微生物

 昨年5月に、NASAは、火星探査機フェニックスをその年の8月に打ち上げることを発表しました。このフェニックスは火星の北極に着陸し、探査機としては初めて北極の気象を調査すると同時に、特徴的な長い腕を使って表面の地層を掘り、その下にある水の氷を直接調べることに挑戦します。2002年にNASAの火星の上空から観測する探査機マーズ・オデッセイが、腕の深さほどのところに氷が眠っている証拠を見つけたので、「着陸して直接氷を調べたい」という機運が再び高まっていたからです。
1999年火星の南極を目指した探査機「マーズ・ポーラー・ランダー」は、着陸に失敗して、灰じんと帰してしまいました。ですから、今回の探査機は、「灰の中からよみがえった不死鳥」ということで、「フェニックス」と命名されました。
このフェニックスの打ち上げは、昨年8月4日に見事成功しました。そして、先日、米国東部時間25日午後7時53分(日本時間26日午前8時53分ごろ)に火星に無事着陸したというニュースが流れてきました。そして、着陸後に届いた初画像から、探査機は良好な状態にあることが確認されました。その周りは岩石の少ない地点であり、地表に氷は見られないようですが、今後地面を掘削する探査で、どんな映像が送られてくるか楽しみです。

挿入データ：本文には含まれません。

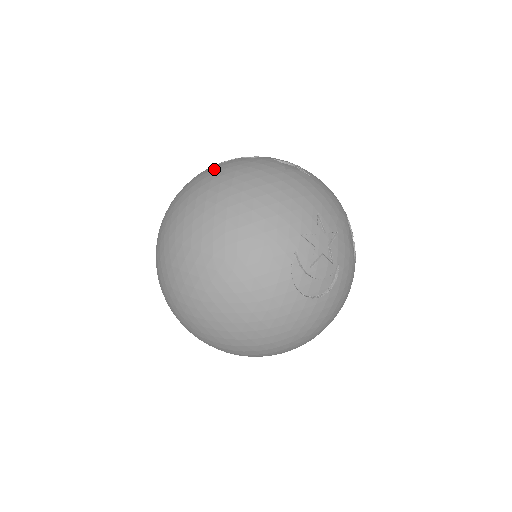
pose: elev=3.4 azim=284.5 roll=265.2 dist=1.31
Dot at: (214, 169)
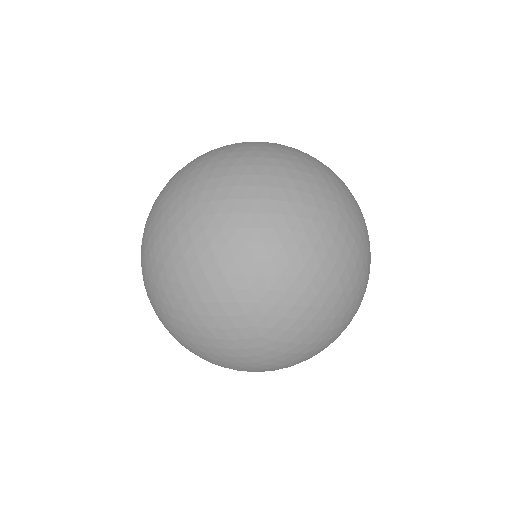
Dot at: (251, 142)
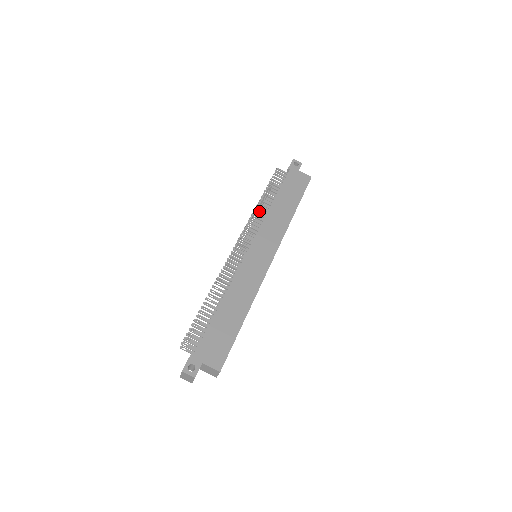
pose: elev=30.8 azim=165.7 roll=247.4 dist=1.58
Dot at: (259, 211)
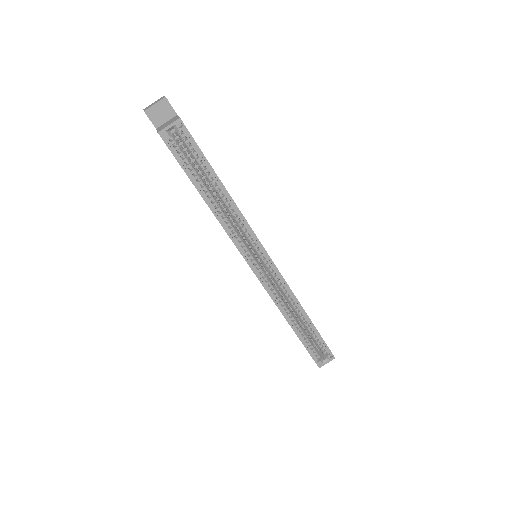
Dot at: occluded
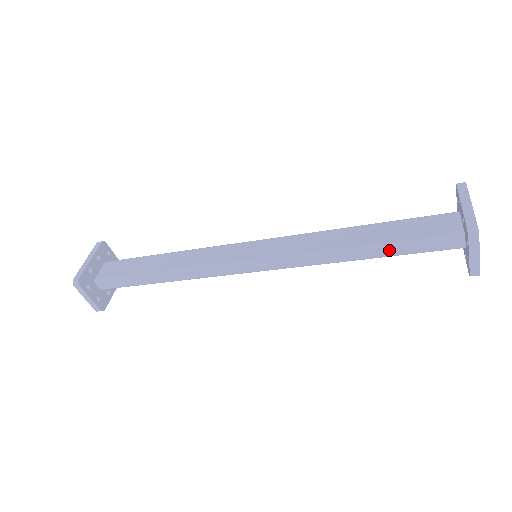
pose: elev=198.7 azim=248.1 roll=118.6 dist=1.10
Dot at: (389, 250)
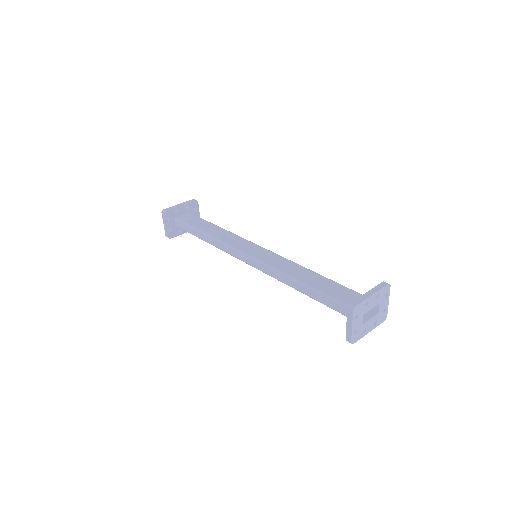
Dot at: (316, 295)
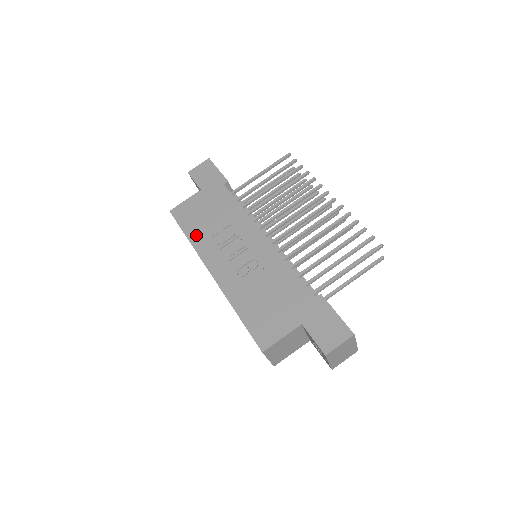
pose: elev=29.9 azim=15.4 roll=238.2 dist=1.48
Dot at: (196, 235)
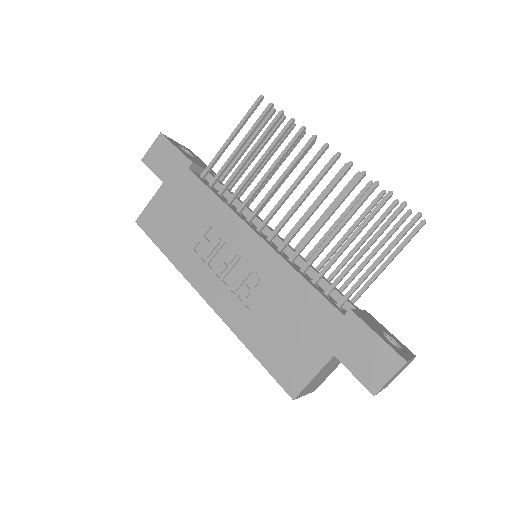
Dot at: (174, 250)
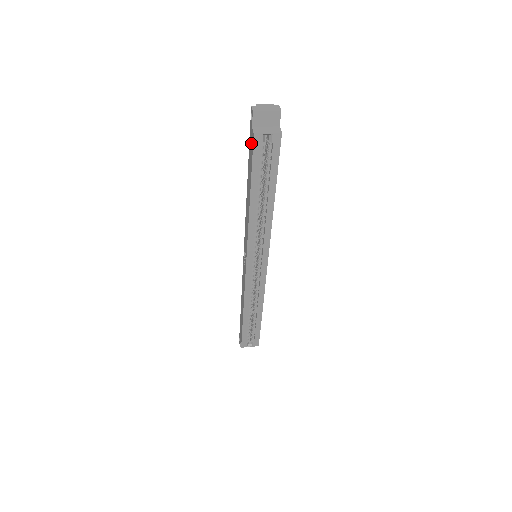
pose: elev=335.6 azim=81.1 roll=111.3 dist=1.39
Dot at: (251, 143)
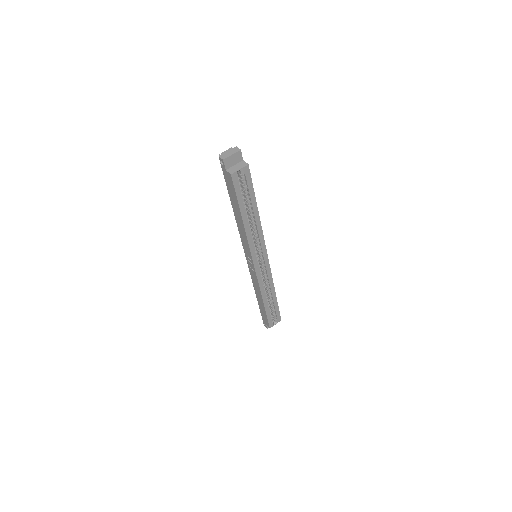
Dot at: (229, 181)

私たちは、宇宙人というと、「火星人」を思い浮かべます。それは、火星が太陽系の8つの惑星のうちで太陽との距離、公転周期などで地球と最も似ているということと、火星上の多くの場所に、 大洪水や小さな河谷系を含む侵食作用の非常に明らかな証拠が存在しているからです。しかし、過去のある時期には、確かに水が地表面に存在していましたし、大きな湖や海洋さえあったかもしれないといわれています。しかし、地球と同様に、ほとんどすべての二酸化炭素は使い尽くされ、炭酸塩岩を形成しました。しかし、地球のようなプレートテクトニクスが存在しないので、火星はこの二酸化炭素を大気中へ戻すことができず、その結果、十分な温室効果を維持することができずに、現在では、気候があまりにも過酷で、地表面付近の平均気温は地球の13度に比べて大幅に低い氷点下53度ということもあって、科学者たちは、人類のような知的生命体が存在するとは考えてはいません。しかし、火星には、微生物のようなものかもしれませんが、水が凍りついた大型湖が存在し、生命体が存在する可能性がある、と判断しています。今回、それが少しわかるようになるかもしれません。
火星人といえば、イギリスの作家H・G・ウェルズが1898年に発表したSF小説「宇宙戦争(原題The War of the Worlds)」が思い出されます。20世紀の初めに火星人が地球に到来し、武力で侵略していきます。そして、地球は征服されますが、最後は、こんな終わり方をします。
いよいよ、人類は滅亡すると思われたとき、主人公は、火星人がみんな死んでいるのを見つけます。その火星人をやっつけたのは、人間の武器や策略ではなく、太古に造物主が創造した微生物だったのです。微生物に対する免疫がない火星人は、地球に襲来し、地球で呼吸し、飲食することによって、微生物によって死に至らしめられたのです。
火星人ではありませんが、微生物に対する免疫がなくなってきている最近の子どもたちは、大丈夫でしょうか。